Bir çalışanın yüksek motivasyon ve performansla çalışması için ücretin yeterli olamayacağına vurgulayan Karayusuf, burada kişinin içe dönük (işin içeriği ve kişisel ihtiyaçlar) ve dışa dönük (ücret ve ek menfaat) beklentilerinin karşılanması gerektiğine ve tüm bunların merkezinde olan çevresel faktörlere de (liderlik, yönetim şekli, çalışma koşulları, takdir, kültür, statü) dikkat çekti.
Karayusuf, ücret stratejisini ise; ücret ile tüm ödüllendirme enstrümanlarını iş stratejileri doğrultusunda bir araya getirerek, doğru kişilerin şirkete çekilmesini, bu kişilerin motivasyonu ve istenen performansı göstererek elde tutulmasını sağlayan prensipler bütünü olarak tanımladı. Entegre Ödül Yönetimi ve bileşenleri üzerine konuşurken temel bulguların ve çeşitlendirmenin önemli olduğuna, buna karşın bunları doğru yönetmenin de donanım ve bilgi birikimi gerektirdiğine vurgu yapan Sezar Karayusuf buradaki kilit noktanın, çalışanların beklentilerini ve düşüncelerini öne çıkarmak olduğunu belirtti.
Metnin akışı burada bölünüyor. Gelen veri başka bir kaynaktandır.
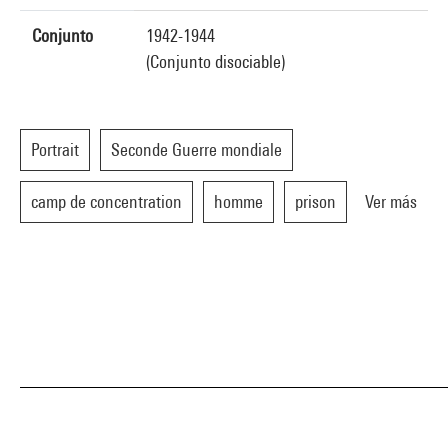
Conjunto
1942-1944
(Conjunto disociable)
Portrait
Seconde Guerre mondiale
camp de concentration
homme
prison
Ver más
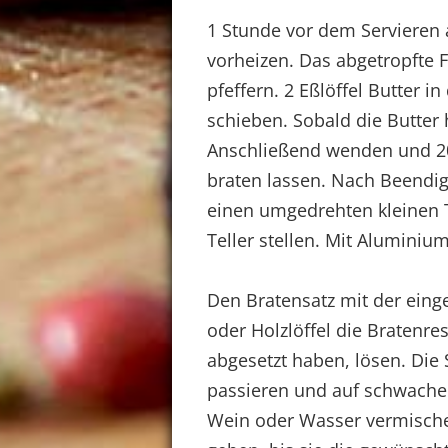
1 Stunde vor dem Servieren 
vorheizen. Das abgetropfte F
pfeffern. 2 Eßlöffel Butter 
schieben. Sobald die Butter 
Anschließend wenden und 20 
braten lassen. Nach Beendig
einen umgedrehten kleinen T
Teller stellen. Mit Alumini
Den Bratensatz mit der eing
oder Holzlöffel die Bratenr
abgesetzt haben, lösen. Die 
passieren und auf schwache H
Wein oder Wasser vermische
Karayusuf, burada ödüllendirmeleri etkili bir şekilde sunarak ve doğru algılanmasını sağlayarak verimliliğe doğrudan etki eden önemli bir faktör olan etkin iletişimin devreye girdiğini de sözlerine ekledi.
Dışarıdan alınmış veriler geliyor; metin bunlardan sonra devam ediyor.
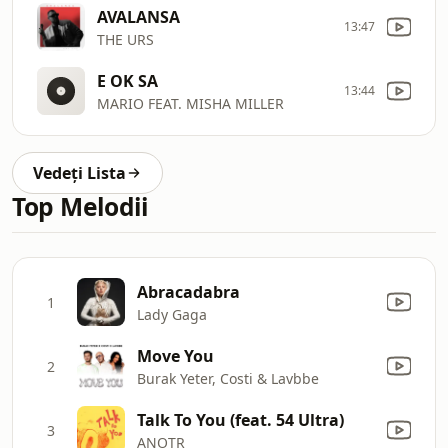
AVALANSA
13:47
THE URS
E OK SA
13:44
MARIO FEAT. MISHA MILLER
Vedeți Lista
Top Melodii
Abracadabra
1
Lady Gaga
Move You
2
Burak Yeter, Costi & Lavbbe
Talk To You (feat. 54 Ultra)
3
ANOTR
Peki, ödüllendirmeye yönelik temel bulgular nedir? Karayusuf bu bulguları şu şekilde özetledi: “Ödüllendirme stratejisi ile bağlantılı iş stratejileri şirketler için daha yüksek karlılık yaratıyor ve ödüllendirmelerin çeşitlendirilmesi daha yüksek finansal performans ile sonuçlanıyor. Yüksek performans gösteren şirketler ödüllendirmeyi performansın arttırılmasında ve motivasyonda kullanıyor”.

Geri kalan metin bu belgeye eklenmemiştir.